Input records section start
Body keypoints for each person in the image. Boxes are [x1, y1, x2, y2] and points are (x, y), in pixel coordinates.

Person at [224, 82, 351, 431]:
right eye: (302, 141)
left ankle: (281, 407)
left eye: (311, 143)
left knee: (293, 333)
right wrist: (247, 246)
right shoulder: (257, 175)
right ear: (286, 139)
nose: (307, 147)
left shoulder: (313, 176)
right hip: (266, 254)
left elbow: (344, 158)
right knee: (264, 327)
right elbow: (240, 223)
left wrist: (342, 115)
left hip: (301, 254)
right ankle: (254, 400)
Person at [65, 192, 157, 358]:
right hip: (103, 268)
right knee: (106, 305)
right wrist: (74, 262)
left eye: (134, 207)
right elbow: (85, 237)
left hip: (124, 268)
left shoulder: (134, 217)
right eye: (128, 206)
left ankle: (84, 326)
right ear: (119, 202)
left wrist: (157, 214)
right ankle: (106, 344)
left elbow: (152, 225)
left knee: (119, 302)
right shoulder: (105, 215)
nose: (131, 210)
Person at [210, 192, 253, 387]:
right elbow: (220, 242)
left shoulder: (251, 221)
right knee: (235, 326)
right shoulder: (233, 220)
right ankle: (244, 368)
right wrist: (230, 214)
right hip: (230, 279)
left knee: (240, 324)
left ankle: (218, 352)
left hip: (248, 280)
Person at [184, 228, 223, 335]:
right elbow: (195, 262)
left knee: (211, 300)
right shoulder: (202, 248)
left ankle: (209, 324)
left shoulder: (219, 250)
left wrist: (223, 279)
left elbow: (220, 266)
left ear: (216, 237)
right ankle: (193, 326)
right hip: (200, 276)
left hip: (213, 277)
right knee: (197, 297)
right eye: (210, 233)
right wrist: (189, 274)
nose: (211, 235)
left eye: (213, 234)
Input records section end
Input records section start
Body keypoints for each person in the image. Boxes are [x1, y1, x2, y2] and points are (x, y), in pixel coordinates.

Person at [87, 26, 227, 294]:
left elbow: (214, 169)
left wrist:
Input records section end
Input records section start
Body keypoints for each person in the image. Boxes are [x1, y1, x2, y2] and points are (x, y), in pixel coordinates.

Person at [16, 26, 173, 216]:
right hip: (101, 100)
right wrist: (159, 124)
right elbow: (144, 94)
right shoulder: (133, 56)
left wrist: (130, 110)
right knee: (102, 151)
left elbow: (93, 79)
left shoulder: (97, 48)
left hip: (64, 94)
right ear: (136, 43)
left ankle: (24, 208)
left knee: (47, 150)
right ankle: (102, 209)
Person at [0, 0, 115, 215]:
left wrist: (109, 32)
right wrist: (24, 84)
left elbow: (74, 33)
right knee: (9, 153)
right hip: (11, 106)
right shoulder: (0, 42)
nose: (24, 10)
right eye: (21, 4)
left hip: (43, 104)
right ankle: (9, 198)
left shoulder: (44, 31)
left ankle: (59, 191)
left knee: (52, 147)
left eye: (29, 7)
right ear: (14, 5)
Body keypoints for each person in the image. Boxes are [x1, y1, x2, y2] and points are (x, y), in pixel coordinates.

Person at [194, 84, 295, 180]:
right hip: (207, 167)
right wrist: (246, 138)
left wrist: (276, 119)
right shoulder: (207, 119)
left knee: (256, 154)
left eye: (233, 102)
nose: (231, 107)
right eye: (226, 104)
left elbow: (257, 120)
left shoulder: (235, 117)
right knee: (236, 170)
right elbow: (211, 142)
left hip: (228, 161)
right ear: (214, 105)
Input records section end
Task details: Exactly how many lines in the listing above contain the string "ankle"? Give the number without comment.

Result below: 12